Arada kalanlara biraz olsun faydam dokundu mu bilemiyorum ama ben yine de ikisi de diyenlerden olduğum için size iki farklı rotaya ne zaman gidilmesi gerektiğinden de bahsetmek istiyorum. Kapadokya'ya gidecekler için ilk önerim ilkbahar ve sonbahar aylarında gitmenizdir. Çok fazla hareket gerektiren ve içinde görülecek epey turistik yapı barındıran Kapadokya'yı gezerken sıcaktan bunalmamak ve enerjinizi kaybetmemek adına havaların yeni yeni ısındığı ya da yeni yeni soğuduğu zamanlar en uygun zamanlar olabilir. Tabi istisnalar da yok değil. Eğer diyorsanız ki ben Kapadokya'yı bir de kar manzarasıyla görmek istiyorum, e o zaman toplayın kışlıkları Ocak ayında yollara düşüyoruz! Bir diğer rotamız olan Pamukkale seyahati için ise en uygun zaman bölgenin Akdeniz iklimi altında olması ve meşhur Ege sıcaklarına maruz kalıyor olması sebebi ile yine bahar ayları diyebilirim. Her ne kadar dağlar denize dik olduğundan rüzgarlı da olsa kalabalığın verdiği bunalmışlıkla tatiliniz yorucu geçsin istemiyorsanız nisan mayıs ayları sizin için uygun olabilir. Kışın gitmeyi düşünenler varsa diye belirtmeden geçmeyeyim; Pamukkale Kapadokya'ya nazaran kışın çok fazla yağmura maruz kaldığından kışın gidilmesini çok önermiyorum..

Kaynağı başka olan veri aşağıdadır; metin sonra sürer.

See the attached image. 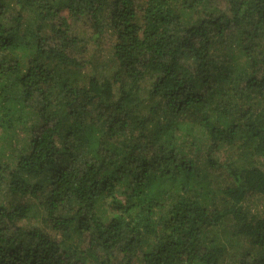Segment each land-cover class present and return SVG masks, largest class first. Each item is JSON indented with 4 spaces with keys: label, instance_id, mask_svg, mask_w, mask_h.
I'll use <instances>...</instances> for the list:
<instances>
[{
    "label": "trees",
    "instance_id": "trees-1",
    "mask_svg": "<svg viewBox=\"0 0 264 264\" xmlns=\"http://www.w3.org/2000/svg\"><path fill=\"white\" fill-rule=\"evenodd\" d=\"M262 201L264 0H0V264H264Z\"/></svg>",
    "mask_w": 264,
    "mask_h": 264
},
{
    "label": "rangeland",
    "instance_id": "rangeland-1",
    "mask_svg": "<svg viewBox=\"0 0 264 264\" xmlns=\"http://www.w3.org/2000/svg\"><path fill=\"white\" fill-rule=\"evenodd\" d=\"M219 5L220 6H223L224 5V2L223 1H220L219 2ZM70 21V20H69ZM78 31L79 32H84L86 33L87 35L90 34V31H89V24L88 23H85V24H82V25H78L77 27ZM88 37H86L87 39ZM97 46H99V48H96ZM86 47L88 49V53L92 55H95L96 54H99L100 52L101 53H106L108 51V48H110V44L107 42H104V43H101L99 45L97 44H93L89 41H86ZM100 58H102V56H99ZM95 62V61H93ZM97 64H103L104 61H96ZM255 210H258V209H262L264 210V201L260 202V203H257V205L255 204L254 207H253Z\"/></svg>",
    "mask_w": 264,
    "mask_h": 264
}]
</instances>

Kapadokya'ya gitmek isteyenler için öncelikle bölgenin merkezinde bir hava limanı olmadığını söyleyeyim. Hava yolu ile ulaşım sağlamak istiyorsanız Kayseri ve Nevşehir illeri üzerinden ilerleyebilirsiniz. Hava alanına geldikten sonra ise taksi ya da özel araç hizmetlerinden yararlanarak bölgeye ulaşım sağlayabilmeniz mümkün. Bir diğer seçenek ise Kayseri'ye kadar trenle seyahat edip, tren garına 15 dakika uzaklıkta bulunan otobüslerle bölgeye ulaşabilirsiniz. Pamukkale'ye ulaşmak için ise kara yolu, hava yolu ya da demir yolu kullanabilirsiniz. Bölgeye en yakın hava limanı yaklaşık 70 kilometre uzaklıkta bulunan Denizli Çardak Hava limanı'dır. Hava limanından Pamukkale'ye araç kiralayarak ya da saat başı kalkan minibüsler ile bir kaç saat içerisinde ulaşım sağlayabilirsiniz. Otobüsle gitmek isteyenler için ise İstanbul, Ankara ve İzmir'de bulunan otobüs firmalarının Denizli seferleri ile Pamukkale'ye ulaşabilmek mümkün. Gönlünüz hangisinden yana bilmem ama, bana sorarsanız ikisi de mutlaka görülmeli! Şimdiden keyifli tatiller!